Tech attracts a certain kind of chaotic, entrepreneurial energy, and I love it. That’s not to say it’s always easy – it’s definitely a hard work, high risk, high reward environment. You can’t be successful if you decide to cruise through your days in the office.
Do you still keep in touch with any of your old TC friends/teachers?
Each time I’m back in Australia I try and hunt down Deborah Page, my old English teacher. I went through a rough time as a teenager, and only really found myself as an adult. She was someone who constantly encouraged and supported me. Unfortunately, I’m only ever in Australia for a few weeks at a time, so scheduling has been difficult, but I hold her in my heart and think about her a lot.
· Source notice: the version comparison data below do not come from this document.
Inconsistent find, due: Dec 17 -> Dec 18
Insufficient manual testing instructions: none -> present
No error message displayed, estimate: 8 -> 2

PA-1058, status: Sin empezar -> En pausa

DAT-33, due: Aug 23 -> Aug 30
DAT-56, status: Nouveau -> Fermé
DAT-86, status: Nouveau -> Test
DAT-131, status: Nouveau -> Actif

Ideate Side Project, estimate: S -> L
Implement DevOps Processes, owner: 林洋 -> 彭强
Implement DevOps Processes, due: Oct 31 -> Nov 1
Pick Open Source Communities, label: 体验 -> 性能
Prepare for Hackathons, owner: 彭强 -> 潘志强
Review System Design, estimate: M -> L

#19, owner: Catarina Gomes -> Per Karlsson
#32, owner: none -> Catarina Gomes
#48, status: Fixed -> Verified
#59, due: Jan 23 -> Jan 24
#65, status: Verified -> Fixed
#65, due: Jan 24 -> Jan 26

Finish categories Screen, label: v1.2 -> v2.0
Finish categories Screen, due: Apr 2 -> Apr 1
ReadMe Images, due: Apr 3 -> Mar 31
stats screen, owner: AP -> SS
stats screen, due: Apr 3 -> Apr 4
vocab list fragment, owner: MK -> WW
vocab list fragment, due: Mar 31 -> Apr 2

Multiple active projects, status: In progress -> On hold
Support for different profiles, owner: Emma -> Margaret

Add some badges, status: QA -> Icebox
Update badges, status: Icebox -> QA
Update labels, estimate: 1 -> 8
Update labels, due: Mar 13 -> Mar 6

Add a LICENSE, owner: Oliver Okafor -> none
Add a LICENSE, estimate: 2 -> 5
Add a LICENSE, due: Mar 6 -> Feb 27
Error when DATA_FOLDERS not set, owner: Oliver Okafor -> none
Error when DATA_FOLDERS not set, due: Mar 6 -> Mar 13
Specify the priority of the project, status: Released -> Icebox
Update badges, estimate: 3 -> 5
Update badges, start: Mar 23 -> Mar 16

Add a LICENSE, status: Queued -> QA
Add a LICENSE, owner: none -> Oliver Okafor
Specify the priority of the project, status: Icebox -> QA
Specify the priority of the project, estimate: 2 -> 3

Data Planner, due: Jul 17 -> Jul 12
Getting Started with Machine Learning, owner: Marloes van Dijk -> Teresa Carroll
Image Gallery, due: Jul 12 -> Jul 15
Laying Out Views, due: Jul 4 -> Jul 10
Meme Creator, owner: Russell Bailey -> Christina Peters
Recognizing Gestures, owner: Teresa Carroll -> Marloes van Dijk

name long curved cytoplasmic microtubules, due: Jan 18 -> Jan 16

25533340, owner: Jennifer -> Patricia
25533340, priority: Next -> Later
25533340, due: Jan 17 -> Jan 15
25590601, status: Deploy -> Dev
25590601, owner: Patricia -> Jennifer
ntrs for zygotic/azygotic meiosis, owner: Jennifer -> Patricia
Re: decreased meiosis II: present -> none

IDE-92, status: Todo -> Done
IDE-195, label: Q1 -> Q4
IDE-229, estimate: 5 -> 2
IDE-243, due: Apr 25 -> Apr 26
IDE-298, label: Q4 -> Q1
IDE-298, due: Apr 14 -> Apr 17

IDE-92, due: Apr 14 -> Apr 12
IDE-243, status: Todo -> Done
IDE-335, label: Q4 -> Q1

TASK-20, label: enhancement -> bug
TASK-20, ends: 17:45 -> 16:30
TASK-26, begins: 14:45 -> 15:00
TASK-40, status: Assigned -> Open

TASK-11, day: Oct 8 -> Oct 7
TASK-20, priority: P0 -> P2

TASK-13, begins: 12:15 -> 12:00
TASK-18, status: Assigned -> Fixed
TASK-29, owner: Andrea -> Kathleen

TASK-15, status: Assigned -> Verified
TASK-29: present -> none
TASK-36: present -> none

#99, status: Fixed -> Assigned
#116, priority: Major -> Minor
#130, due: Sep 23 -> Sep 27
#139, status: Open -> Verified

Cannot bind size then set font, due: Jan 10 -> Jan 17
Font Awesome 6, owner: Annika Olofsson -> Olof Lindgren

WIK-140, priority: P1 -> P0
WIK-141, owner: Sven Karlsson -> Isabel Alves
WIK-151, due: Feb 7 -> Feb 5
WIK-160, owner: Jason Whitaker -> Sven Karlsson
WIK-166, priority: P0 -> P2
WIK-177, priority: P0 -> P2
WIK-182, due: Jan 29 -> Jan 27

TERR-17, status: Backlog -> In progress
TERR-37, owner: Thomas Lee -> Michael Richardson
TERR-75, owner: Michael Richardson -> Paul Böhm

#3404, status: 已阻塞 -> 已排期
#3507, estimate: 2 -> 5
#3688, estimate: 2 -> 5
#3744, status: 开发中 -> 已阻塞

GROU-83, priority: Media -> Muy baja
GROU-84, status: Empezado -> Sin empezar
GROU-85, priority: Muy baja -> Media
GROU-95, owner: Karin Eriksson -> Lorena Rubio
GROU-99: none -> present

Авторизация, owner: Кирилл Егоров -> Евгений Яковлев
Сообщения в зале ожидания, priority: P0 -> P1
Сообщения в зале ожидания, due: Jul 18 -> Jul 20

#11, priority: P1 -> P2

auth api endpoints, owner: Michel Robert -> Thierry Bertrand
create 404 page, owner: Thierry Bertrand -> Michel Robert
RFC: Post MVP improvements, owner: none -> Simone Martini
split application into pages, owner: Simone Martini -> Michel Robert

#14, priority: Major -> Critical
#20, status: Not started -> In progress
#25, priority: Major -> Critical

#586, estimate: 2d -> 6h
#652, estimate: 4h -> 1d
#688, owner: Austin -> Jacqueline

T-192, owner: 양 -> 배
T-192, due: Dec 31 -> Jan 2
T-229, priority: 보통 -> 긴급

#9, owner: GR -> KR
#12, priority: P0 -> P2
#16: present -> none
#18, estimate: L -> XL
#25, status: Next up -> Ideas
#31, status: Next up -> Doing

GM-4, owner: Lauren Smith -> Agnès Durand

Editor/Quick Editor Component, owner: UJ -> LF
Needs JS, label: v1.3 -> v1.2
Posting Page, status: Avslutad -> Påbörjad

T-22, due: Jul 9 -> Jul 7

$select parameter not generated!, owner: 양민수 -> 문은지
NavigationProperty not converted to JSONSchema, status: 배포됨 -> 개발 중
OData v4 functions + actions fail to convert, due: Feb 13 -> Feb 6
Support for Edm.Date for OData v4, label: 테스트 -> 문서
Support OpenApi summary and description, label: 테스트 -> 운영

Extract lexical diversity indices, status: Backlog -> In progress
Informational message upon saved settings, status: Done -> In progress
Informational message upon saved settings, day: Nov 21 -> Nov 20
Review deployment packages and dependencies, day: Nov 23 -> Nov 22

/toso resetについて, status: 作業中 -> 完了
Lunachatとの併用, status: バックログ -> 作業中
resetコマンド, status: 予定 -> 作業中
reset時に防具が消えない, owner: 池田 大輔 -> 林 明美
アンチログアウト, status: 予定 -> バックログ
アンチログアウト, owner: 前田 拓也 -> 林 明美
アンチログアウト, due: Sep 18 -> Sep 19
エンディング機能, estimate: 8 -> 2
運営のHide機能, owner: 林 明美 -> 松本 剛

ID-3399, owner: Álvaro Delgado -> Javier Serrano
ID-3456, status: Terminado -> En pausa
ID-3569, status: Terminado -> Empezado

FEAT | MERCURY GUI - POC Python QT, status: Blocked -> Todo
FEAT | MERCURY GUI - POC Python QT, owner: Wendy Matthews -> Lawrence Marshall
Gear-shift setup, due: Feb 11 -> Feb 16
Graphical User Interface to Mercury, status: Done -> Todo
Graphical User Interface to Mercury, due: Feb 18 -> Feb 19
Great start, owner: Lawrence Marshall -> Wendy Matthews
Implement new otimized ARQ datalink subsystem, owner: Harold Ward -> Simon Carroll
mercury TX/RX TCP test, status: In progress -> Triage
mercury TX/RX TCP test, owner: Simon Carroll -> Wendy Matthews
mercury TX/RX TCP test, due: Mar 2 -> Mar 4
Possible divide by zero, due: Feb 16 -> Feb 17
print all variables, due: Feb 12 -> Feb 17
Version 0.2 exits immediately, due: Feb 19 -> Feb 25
I do stay in touch with some of my fellow Toorak girls as well – we speak over Instagram and video chats and I’m always blown away by the different paths they’ve taken and how well they’re doing. It really shows that if you have a solid foundation you can grow in whichever direction you like, and Toorak did a fantastic job of providing us with that. I keep hoping that one day I can schedule my annual trip back to Australia to coincide with a reunion!
Did your time at TC inspire you to be the person you are today? Did it inspire you to follow your career dreams? How so?
I definitely think that joining Toorak College in grade nine, after being bullied out of my old school, changed my trajectory. I had terrible depression and anxiety when I arrived, and within a few years I had solid friendships, was doing well in my studies, and was even elected to be the deputy prefect for Mayfield (Although, in hindsight, I definitely think I could have done a better job!).
Being part of the Toorak community, I felt very lucky. I didn’t become the person I am today until a few years after graduating, but I was inspired by my Toorak peers to work hard – it was an environment in which trying your best was really valued, and that instilled very powerful lessons in me.
I loved walking through those beautiful buildings and gardens, and I’ll never forget the empathy, humour, and determination of those who taught me.
What are your aspirations/plans for the future?
My five year plan is to really understand the sales cycle: I want to keep working in tech and learn about all the pieces you need to keep a business healthy and growing, and sales is the backbone of success.
I can definitely see myself staying in the corporate world. It’s exciting to feel like you’re a part of something bigger, and I love the strategy, innovation, and critical thinking that it requires. I never studied business specifically, I’m rubbish at maths, and I’m not what you’d consider a traditional business person: but I bring all of myself to work, and sometimes coming from a different background means I can see things in a different, advantageous light. It also means that I’m constantly learning: and there’s not much I love more than that.
Ultimately, I want to become an Author and a university Lecturer. I’d love to take a week or two out of my career a year to teach a module to students, I’d love to speak publicly, and I love the idea of connecting with others.